PROVIDED DATA |
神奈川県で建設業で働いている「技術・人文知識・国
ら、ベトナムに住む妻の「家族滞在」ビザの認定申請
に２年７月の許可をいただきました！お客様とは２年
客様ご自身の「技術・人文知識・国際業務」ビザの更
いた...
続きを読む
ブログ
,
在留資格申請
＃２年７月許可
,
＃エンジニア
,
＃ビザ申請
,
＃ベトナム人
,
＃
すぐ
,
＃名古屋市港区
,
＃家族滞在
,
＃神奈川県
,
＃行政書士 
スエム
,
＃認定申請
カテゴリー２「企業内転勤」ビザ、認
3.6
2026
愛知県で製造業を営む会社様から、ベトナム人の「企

WHAT TO DO |
Each line above should be reproduced exactly, with nothing omitted.

RESULT OF THIS TASK |
神奈川県で建設業で働いている「技術・人文知識・国
ら、ベトナムに住む妻の「家族滞在」ビザの認定申請
に２年７月の許可をいただきました！お客様とは２年
客様ご自身の「技術・人文知識・国際業務」ビザの更
いた...
続きを読む
ブログ
,
在留資格申請
＃２年７月許可
,
＃エンジニア
,
＃ビザ申請
,
＃ベトナム人
,
＃
すぐ
,
＃名古屋市港区
,
＃家族滞在
,
＃神奈川県
,
＃行政書士 
スエム
,
＃認定申請
カテゴリー２「企業内転勤」ビザ、認
3.6
2026
愛知県で製造業を営む会社様から、ベトナム人の「企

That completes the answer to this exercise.